◆ **DOCUMENT SEGMENT**
○ ○ ○

Saturday, April 12, 2008

Desert heat and spirituality - Pushkar

I am here in Pushkar, one of the most holy cities in India. It is here in Pushkar that the only temple to Brahma stands on the holy lake Pushkar. Brahma was the creator of this world, but was cursed (who cursed him and why depends on the mythology you have been taught) and only allowed to have one temple at the place where he worshiped- Pushkar. He also created Pushkar with the drop of a lotus petal (this alone had made the place spiritually important. Pushkar is a jewel in the desert. Rocky hills and seas of sand surround this desert oasis.
The weather is hot here. It is probably around 40 degrees and the power has been out for most of the day which has given me a new respect and love for electricity as I mutter under my breath what I would give for a fan. There is little to no breeze here and the flies are everywhere.
There is so much more to Pushkar besides the heat and the flies. As I said before, it is one of the holiest cities in India and thousands of people make the piligramage here every year to pay their respects to Lord Brahma, to bath in the sacred lake, and to perform puja. Puja means worship, and performing puja means to be blessed by a brahmin.
The other things to do here in Pushkar is to go on a camel safari!

○ ○ ○

◆ **DATASET EXTRACT**
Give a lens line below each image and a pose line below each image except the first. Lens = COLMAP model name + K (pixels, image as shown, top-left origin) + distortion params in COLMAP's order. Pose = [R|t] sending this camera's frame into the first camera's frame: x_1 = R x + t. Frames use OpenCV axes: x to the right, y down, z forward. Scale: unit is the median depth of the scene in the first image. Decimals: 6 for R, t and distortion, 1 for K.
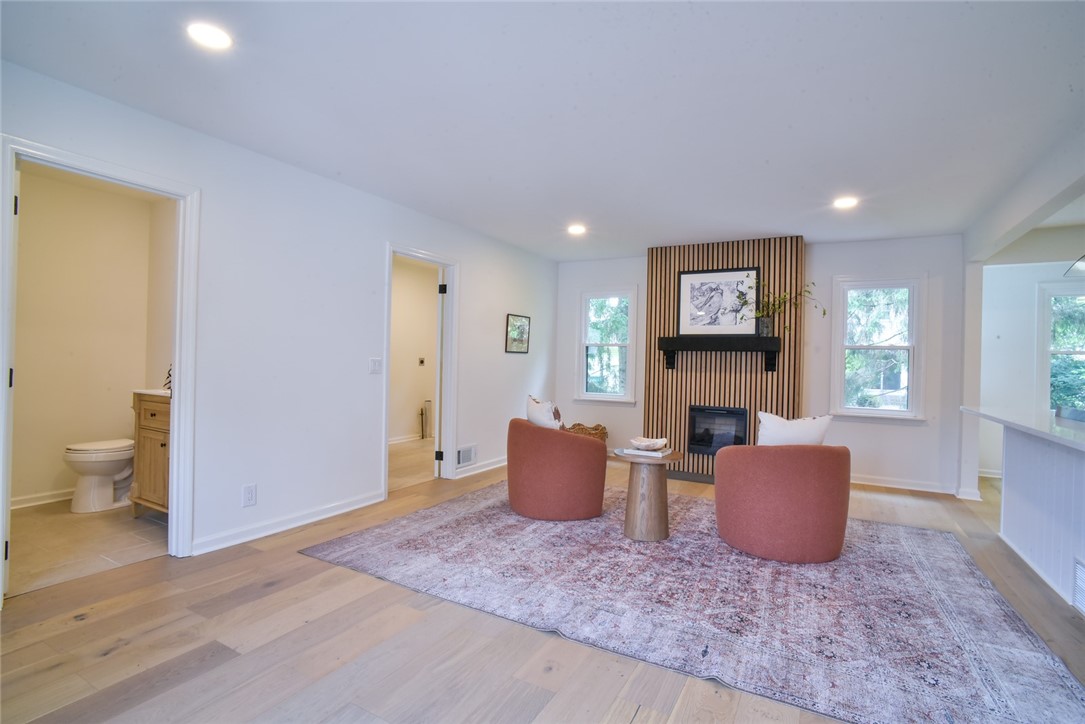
lens RADIAL K [[521.4, 0, 538.8], [0, 521.4, 359.5], [0, 0, 1]] dist [-0.068001, 0.030022]
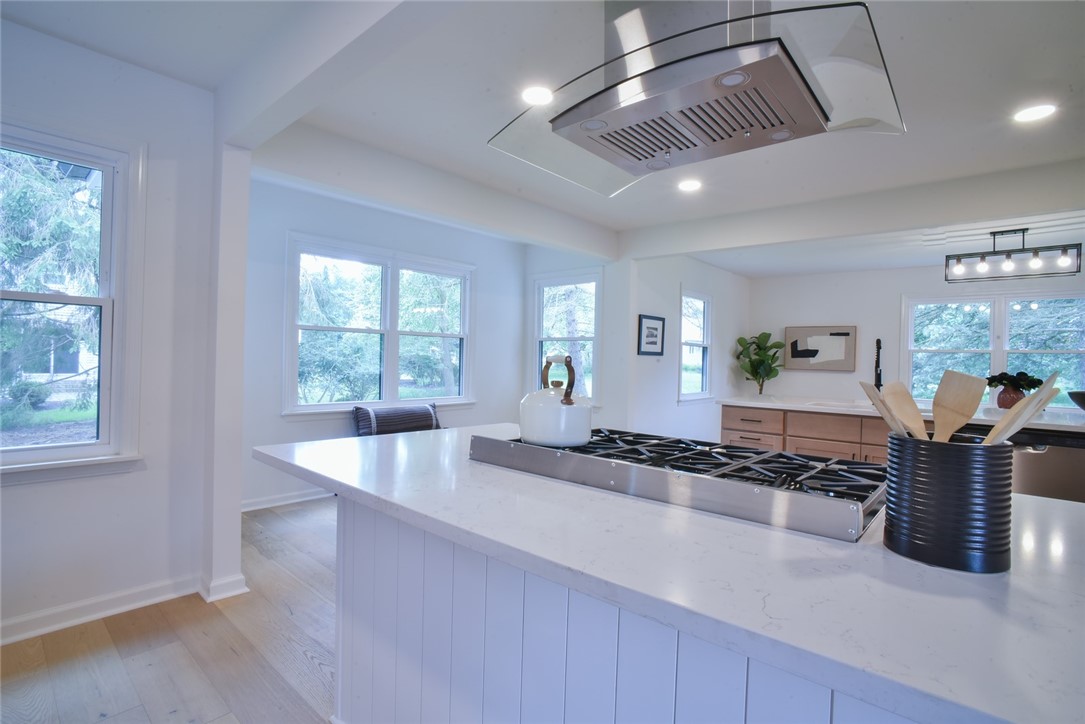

○ ○ ○

◆ **PROBLEM SET**
1 – Retype the Pushkar travel post word for word, from "I am here in" up to and including "this desert oasis.".
2 – In the Pushkar travel post, what does performing puja mean?

◆ **ANSWERS FOR EACH ITEM**
1 –
I am here in Pushkar, one of the most holy cities in India. It is here in Pushkar that the only temple to Brahma stands on the holy lake Pushkar. Brahma was the creator of this world, but was cursed (who cursed him and why depends on the mythology you have been taught) and only allowed to have one temple at the place where he worshiped- Pushkar. He also created Pushkar with the drop of a lotus petal (this alone had made the place spiritually important. Pushkar is a jewel in the desert. Rocky hills and seas of sand surround this desert oasis.

2 – Performing puja means being blessed by a brahmin.